§ **LIST OF TASKS**:
a) Decide whether each statement below agrees with the policy engine documentation: (i) the NetworkPolicyEngine blocks every connection unless it is explicitly allowed; (ii) only denied policy evaluations produce an audit event; (iii) the PolicyEngine is initialized once from MissyConfig. For each, answer yes or no and quote the deciding words of the documentation.
b) Continue the policy engine documentation from the point at which it stops.

==== EXCERPT PROVIDED ====

Policy Engine¶
The policy engine is Missy's central authorization layer. It composes three domain-specific engines behind a single PolicyEngine facade, each enforcing a different class of access control.
Every check is audited
Every policy evaluation -- allow or deny -- emits a structured AuditEvent to the event bus. This provides a complete, tamper-evident record of all access attempts.
Architecture¶
graph LR
A[AgentRuntime] --> B[PolicyEngine]
B --> C[NetworkPolicyEngine]
B --> D[FilesystemPolicyEngine]
B --> E[ShellPolicyEngine]
C --> F[AuditEvent]
D --> F
E --> F
F --> G["audit.jsonl"] The PolicyEngine is initialized once from MissyConfig and installed as a thread-safe process-level singleton:
from missy.policy.engine import init_policy_engine, get_policy_engine
init_policy_engine(config)
engine = get_policy_engine()
engine.check_network("api.github.com", category="provider")
NetworkPolicyEngine¶
Controls all outbound network access. Operates in default-deny mode: every connection is blocked unless explicitly allowed.
Evaluation Order¶
The engine evaluates requests in this order, short-circuiting on the first match:
- Default-allow check -- If
default_deny: false, allow everything (not recommended). - Bare IP check -- If the host is an IP address, check against
allowed_cidrsonly. - Exact host match -- Check
allowed_hostsand per-category host lists. - Domain suffix match -- Check
allowed_domainswith wildcard support. - DNS resolution + CIDR re-check -- Resolve the hostname, then check resolved IPs against
allowed_cidrs. - Deny -- Raise
PolicyViolationError.

==== STUDY MATERIAL ====

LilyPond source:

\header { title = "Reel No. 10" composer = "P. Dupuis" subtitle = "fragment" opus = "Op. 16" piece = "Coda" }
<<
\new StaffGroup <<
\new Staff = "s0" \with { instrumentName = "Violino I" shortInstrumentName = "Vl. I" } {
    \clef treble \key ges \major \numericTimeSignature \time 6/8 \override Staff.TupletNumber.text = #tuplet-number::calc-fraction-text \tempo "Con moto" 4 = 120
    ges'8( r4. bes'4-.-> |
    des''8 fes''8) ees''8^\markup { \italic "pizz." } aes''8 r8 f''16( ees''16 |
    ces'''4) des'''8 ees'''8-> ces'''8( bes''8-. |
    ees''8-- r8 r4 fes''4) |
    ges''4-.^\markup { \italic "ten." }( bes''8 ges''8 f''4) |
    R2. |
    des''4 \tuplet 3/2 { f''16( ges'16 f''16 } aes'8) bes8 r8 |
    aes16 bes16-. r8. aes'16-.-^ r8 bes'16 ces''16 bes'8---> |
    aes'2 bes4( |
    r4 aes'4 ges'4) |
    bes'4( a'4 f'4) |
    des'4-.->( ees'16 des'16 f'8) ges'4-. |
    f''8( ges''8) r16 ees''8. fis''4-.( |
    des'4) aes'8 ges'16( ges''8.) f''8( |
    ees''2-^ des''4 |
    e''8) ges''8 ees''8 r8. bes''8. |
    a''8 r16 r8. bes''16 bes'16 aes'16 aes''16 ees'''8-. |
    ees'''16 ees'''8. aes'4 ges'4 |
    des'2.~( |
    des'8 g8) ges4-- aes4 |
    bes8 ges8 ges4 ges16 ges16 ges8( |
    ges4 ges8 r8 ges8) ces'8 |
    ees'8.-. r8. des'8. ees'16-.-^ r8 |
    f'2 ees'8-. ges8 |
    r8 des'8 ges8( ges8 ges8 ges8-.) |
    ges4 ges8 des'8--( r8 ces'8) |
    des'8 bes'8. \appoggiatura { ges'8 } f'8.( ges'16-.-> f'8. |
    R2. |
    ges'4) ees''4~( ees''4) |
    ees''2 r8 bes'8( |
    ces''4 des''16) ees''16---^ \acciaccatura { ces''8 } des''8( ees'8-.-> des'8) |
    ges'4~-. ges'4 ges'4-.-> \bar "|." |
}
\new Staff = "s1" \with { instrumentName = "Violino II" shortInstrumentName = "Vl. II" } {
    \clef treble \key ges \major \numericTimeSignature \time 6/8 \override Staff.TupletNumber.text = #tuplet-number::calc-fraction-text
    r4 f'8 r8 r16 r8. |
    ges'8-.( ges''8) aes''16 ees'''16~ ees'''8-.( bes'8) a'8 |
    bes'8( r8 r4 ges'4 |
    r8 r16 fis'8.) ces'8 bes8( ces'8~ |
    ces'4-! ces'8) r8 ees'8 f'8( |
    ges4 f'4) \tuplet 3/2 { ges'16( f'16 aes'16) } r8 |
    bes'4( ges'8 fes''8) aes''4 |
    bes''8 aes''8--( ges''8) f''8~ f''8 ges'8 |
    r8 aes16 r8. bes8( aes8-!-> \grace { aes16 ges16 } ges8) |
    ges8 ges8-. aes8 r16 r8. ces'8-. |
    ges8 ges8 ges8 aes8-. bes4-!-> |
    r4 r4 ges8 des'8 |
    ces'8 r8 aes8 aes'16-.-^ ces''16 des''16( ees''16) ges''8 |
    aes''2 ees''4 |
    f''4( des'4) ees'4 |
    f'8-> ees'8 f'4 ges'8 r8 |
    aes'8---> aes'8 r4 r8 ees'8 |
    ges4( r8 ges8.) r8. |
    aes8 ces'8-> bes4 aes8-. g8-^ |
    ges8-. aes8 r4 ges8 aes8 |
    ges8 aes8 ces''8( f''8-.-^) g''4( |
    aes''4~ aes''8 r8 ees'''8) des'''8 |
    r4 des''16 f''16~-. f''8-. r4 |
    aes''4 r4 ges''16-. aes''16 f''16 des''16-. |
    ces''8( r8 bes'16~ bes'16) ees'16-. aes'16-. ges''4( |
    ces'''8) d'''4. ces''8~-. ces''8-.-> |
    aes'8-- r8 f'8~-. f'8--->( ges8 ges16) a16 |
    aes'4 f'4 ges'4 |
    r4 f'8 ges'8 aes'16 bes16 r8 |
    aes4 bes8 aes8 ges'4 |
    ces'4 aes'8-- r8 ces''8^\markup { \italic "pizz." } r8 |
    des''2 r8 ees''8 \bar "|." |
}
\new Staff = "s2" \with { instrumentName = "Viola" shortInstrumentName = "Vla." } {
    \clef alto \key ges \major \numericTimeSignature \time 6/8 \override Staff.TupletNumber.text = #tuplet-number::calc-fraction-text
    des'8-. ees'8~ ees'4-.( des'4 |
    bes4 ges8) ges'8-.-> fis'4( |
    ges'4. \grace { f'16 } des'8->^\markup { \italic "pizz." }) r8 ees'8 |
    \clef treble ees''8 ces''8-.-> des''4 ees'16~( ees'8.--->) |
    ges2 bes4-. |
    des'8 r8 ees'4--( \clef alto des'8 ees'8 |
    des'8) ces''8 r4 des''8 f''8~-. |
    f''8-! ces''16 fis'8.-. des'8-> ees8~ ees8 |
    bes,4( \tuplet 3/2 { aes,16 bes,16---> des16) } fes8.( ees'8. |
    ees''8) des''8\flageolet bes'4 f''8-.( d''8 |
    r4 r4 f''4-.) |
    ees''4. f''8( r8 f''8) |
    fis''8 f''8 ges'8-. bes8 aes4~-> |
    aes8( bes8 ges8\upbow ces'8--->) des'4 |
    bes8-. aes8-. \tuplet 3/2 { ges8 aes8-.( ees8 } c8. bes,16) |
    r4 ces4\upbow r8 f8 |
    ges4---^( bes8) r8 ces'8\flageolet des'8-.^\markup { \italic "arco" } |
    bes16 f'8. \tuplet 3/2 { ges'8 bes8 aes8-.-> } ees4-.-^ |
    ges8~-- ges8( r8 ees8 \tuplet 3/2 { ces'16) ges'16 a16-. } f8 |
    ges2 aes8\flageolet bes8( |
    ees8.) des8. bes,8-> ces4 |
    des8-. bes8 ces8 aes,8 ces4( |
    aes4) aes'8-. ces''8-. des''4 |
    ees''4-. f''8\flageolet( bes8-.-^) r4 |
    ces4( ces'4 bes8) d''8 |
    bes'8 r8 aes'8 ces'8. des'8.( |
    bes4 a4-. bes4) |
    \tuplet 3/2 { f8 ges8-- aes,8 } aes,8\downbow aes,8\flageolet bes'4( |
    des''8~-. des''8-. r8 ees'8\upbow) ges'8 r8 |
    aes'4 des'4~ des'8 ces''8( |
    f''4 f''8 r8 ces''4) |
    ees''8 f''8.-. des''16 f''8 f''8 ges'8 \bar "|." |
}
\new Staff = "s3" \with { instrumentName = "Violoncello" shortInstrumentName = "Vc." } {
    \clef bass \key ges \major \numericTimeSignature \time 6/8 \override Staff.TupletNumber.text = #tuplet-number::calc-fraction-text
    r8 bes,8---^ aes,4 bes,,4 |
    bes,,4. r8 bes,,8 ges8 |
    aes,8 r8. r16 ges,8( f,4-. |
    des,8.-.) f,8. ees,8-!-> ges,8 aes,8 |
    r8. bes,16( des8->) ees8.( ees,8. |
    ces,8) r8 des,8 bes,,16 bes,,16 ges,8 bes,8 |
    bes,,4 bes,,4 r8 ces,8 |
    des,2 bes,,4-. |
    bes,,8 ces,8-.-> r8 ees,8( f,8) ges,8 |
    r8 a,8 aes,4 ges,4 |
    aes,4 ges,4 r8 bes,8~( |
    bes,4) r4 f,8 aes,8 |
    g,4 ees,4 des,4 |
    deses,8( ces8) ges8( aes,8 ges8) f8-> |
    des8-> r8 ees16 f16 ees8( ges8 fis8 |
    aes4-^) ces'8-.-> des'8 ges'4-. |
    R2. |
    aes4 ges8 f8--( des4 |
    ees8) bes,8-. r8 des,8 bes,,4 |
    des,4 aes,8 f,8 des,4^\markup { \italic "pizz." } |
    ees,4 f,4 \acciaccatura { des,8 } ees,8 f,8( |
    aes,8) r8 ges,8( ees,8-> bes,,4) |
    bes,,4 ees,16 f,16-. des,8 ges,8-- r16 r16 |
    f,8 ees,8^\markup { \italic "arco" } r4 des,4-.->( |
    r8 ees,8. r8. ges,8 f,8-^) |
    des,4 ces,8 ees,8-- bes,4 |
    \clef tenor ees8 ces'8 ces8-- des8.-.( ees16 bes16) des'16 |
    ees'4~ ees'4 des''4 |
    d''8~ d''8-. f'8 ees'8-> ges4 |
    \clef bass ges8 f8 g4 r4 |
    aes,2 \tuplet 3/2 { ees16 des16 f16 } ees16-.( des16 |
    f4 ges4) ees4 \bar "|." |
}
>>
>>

====

§ **EXPECTED RESULTS**:
a)
(i) Yes: "Operates in default-deny mode: every connection is blocked unless explicitly allowed."
(ii) No: "Every policy evaluation -- allow or deny -- emits a structured AuditEvent to the event bus."
(iii) Yes: "The PolicyEngine is initialized once from MissyConfig and installed as a thread-safe process-level singleton"

b)
Configuration¶
network:
default_deny: true
# CIDR blocks (IPv4 and IPv6)
allowed_cidrs:
- "10.0.0.0/8"
- "fd00::/8"
# Domain names (exact or wildcard suffix)
allowed_domains:
- "api.anthropic.com" # Exact match
- "*.github.com" # Matches api.github.com, github.com, etc.
# Explicit host:port pairs
allowed_hosts:
- "api.anthropic.com:443"
# Per-category overrides (merged with global lists)
provider_allowed_hosts:
- "api.anthropic.com:443"
- "api.openai.com:443"
tool_allowed_hosts:
- "api.github.com:443"
discord_allowed_hosts:
- "discord.com:443"
- "gateway.discord.gg:443"
Domain Matching¶
Domain patterns support two forms:
| Pattern | Matches | Does Not Match |
|---|---|---|
github.com | github.com | api.github.com |
*.github.com | github.com, api.github.com, raw.github.com | evil-github.com |
Wildcard scope
*.github.com matches github.com itself and any subdomain. It does not match domains that merely end with the string (e.g., not-github.com is not matched).
Per-Category Host Lists¶
Network requests carry a category tag identifying the subsystem making the request:
| Category | Host List | Typical Use |
|---|---|---|
provider | provider_allowed_hosts | AI provider API calls |
tool | tool_allowed_hosts | Tool HTTP requests |
discord | discord_allowed_hosts | Discord API and Gateway |
Per-category lists are checked in addition to the global allowed_hosts and allowed_domains. A host allowed in the global list is accessible to all categories.
DNS Rebinding Protection¶
DNS rebinding attacks
An attacker can point evil.example.com at 169.254.169.254 (cloud metadata) or 10.0.0.1 (internal infrastructure). Without DNS rebinding protection, a domain-allowlisted hostname could reach private networks.
When a hostname passes domain/host checks and proceeds to DNS resolution, the engine applies strict rebinding protection:
- Resolve all DNS records for the hostname.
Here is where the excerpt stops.